Tuesday, July 29, 2008

Tomato Tree - Day 58

A couple of weeks ago Apple introduced their new iPhone. There was endless video of people camping out in line, followed up by breathless reports of fantastic sales figures. One million phones sold in one day! Wow! Interestingly, no media outlet pointed out that in 2007, Nokia sold an average of 1.19 million phones a day every day of the year.

Of course there were a few worms. The first few days Apple stores and AT&T couldn't unlock the software to turn the phone on. A small problem, but hey, you have the new iPhone, you should be happy! Then there were those pesky problems with MobileMe; seems that having the phone turned on was no guarantee that it would actually do what Apple said it would. Well, it only affecting 1% (10,000) of you. Get over yourselves!

Hype and hubris.

The tomato tree still stands, though the base has developed some worrisome rust. The legs are, precariously, holding on. The Better Boys are ripening quite quickly. The Brandywines are lagging; I'm not sure we'll see any this year.

Interestingly, my non-tomato tree plant is doing quite well, with none of the blossom end rot displayed by the upside-down tomatoes. They were planted the same day using the same new dirt.
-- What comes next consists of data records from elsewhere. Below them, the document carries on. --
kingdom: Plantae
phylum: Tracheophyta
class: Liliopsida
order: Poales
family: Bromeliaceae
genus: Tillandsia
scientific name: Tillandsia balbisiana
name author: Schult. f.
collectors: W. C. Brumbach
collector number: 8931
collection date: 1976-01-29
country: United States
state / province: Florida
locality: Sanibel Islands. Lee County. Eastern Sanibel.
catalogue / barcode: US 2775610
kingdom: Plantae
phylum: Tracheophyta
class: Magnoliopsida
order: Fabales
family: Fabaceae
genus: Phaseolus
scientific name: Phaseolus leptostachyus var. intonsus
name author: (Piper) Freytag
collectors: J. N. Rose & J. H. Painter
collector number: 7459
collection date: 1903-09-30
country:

They've been treated exactly the same, (except for the fact that the Tomato Tree plants require much more water).


"The Tomato Tree eliminates common pests and diseases". "The Topsy-Turvy gives you up to 30 lbs. of fruit per plant" - I'll be lucky to get 10 lbs. "The Topsy-Turvy eliminates backbreaking work" - Unless you're under it when your taking it apart to ship back.

Hype and hubris. The beat goes on.

3 comments:

Anonymous said...

Tell me "Blossom Endrot" wouldn't be a great name for a lethal, leggy blonde in a film noir-ish tale ...

www.crabbycook.com said...

Or at the very least the next Bond Girl!

Maggie said...

Love the first comment, I need to find a place to use that as a screen name.

I bought some fairly expensive self watering pots after years of growing tomatoes in the cheapest crappy plastic pots I could find as Kmart, which were left behind from teh previous owner of the house and looked terrible. The tomatoes did terribly in them! They produced a lot less and didn't have as much flavor (even my husband said so). After telling myself for three years it wasn't the new pots (just that year, my watering, the plants I used, etc.) I bought $1.99 pots at Meijer and my tomatoes are doing great this year. My advice is to get the thinnest plastic pots you can find.